Certification and the standard of care

An organisation that holds Certified or Compliant status from an accredited assessor holds contemporaneous, independently produced evidence that its governance architecture was assessed against a defined standard and found adequate at the time of assessment.

That evidence does not constitute a statutory safe harbour. It is the kind of contemporaneous evidence that courts assessing the standard of care, insurers evaluating coverage, and regulators conducting supervisory review will find relevant to whether reasonable precautions were taken.

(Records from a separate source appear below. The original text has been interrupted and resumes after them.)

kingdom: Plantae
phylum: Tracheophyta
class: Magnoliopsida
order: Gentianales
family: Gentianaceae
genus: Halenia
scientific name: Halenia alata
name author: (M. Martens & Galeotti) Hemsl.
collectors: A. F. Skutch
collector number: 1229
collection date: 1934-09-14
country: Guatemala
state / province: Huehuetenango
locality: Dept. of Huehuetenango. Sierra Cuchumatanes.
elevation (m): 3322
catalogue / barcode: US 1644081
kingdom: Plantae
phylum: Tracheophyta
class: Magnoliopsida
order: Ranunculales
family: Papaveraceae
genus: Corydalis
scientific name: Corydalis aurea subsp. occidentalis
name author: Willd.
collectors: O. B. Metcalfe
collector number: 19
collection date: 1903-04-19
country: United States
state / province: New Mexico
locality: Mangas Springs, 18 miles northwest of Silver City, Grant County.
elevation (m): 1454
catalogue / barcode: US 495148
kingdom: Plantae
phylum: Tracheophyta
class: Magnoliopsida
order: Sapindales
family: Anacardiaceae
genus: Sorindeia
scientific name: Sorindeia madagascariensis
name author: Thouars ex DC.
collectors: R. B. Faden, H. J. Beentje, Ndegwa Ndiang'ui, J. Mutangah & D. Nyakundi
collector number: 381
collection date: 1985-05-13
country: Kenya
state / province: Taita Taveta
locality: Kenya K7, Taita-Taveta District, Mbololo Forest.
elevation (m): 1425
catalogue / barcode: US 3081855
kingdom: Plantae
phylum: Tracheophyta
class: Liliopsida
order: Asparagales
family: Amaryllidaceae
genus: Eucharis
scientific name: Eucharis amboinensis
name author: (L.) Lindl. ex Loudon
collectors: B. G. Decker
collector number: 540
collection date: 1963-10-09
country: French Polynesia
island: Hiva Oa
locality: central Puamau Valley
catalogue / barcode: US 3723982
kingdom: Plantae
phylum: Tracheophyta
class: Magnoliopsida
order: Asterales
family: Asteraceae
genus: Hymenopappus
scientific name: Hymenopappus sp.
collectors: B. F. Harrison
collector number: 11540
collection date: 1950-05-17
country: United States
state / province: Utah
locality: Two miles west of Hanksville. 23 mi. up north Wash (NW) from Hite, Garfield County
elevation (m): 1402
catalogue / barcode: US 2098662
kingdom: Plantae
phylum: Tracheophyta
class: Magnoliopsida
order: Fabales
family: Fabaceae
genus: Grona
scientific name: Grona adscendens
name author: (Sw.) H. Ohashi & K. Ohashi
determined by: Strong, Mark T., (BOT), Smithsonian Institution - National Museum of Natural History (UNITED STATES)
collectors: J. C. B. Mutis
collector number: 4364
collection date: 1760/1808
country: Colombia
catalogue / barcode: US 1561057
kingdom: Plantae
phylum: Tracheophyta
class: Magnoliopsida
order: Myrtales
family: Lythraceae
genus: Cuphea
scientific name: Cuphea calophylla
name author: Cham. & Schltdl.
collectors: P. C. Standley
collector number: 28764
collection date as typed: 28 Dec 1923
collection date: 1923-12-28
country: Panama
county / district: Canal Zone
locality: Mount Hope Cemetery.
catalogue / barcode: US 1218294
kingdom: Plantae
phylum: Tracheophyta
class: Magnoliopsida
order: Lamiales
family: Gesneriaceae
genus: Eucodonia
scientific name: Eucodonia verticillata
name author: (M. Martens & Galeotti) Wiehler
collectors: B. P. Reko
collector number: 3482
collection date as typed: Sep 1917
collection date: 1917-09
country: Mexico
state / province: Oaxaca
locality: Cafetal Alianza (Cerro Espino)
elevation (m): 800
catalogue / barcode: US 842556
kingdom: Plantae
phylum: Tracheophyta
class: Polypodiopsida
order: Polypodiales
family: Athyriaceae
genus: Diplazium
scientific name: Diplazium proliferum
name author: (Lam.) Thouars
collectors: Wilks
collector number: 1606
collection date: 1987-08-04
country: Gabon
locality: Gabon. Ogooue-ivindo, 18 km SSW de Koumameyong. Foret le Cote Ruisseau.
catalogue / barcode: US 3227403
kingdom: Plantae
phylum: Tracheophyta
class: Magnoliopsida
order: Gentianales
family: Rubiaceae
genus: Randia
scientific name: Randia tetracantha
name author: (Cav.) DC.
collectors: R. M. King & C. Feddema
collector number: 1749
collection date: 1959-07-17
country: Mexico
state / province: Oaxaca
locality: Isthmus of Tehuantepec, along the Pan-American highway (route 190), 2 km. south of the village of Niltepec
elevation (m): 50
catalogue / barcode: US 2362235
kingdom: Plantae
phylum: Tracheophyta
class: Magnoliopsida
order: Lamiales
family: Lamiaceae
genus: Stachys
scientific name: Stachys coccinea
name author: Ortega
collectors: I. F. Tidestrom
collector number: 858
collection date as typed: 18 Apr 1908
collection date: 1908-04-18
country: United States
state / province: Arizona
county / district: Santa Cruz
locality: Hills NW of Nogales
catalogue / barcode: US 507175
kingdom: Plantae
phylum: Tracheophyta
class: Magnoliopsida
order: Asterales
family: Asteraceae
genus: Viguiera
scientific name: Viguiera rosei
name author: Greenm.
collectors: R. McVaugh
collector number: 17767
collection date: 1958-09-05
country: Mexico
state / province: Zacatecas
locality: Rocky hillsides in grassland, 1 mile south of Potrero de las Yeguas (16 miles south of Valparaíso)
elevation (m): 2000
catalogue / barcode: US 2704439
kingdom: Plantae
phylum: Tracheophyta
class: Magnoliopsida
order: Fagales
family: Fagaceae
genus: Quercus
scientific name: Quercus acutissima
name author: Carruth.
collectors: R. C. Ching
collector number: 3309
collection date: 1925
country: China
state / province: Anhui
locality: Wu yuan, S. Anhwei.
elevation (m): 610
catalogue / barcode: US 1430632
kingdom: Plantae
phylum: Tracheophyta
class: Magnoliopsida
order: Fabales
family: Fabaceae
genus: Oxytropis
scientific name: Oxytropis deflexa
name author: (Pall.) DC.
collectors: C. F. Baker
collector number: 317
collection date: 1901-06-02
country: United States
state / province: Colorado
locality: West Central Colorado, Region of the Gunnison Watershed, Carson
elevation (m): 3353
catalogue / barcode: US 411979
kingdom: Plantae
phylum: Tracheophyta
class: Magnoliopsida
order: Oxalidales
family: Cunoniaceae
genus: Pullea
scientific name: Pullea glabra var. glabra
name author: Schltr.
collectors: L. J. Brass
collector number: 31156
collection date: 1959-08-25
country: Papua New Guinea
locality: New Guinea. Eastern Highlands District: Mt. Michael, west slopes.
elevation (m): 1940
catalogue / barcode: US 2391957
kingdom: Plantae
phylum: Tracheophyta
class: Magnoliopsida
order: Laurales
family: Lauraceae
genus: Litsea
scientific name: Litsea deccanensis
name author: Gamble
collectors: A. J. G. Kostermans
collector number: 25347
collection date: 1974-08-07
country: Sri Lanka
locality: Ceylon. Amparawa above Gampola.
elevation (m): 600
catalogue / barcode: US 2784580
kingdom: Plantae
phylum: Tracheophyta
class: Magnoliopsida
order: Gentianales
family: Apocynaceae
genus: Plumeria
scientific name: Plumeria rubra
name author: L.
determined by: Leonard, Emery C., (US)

The distinction matters because the relevant question on review is rarely whether the system functioned. It is whether the organisation that relied on it can show, from records made at the time, who held authority, what they knew and what they did.

Preparing for assessment

A DSI 001 assessment is a governance decision. Organisations preparing for assessment should work through a defined sequence: conduct a preliminary self-review against the six dimensions to identify the dimensional profile and likely remediation areas; prepare governance documentation across the four evidence categories of design, deployment, operational and outcome evidence; engage an accredited assessor; complete the structured assessment process, typically conducted over weeks and scaled to system complexity; review the GBI score, dimensional profile and remediation roadmap; and address remediation items before seeking a higher tier where necessary.

Status and limits. A DSI 001 certification carries evidential value only when issued by an accredited assessor against the methodology; self-scored or indicative figures are not DSI 001 results. DSI 001 does not determine legal compliance, regulatory approval, insurability, creditworthiness, or the discharge of fiduciary duties. It provides a scoped governance classification and evidence record that may be relevant to those analyses.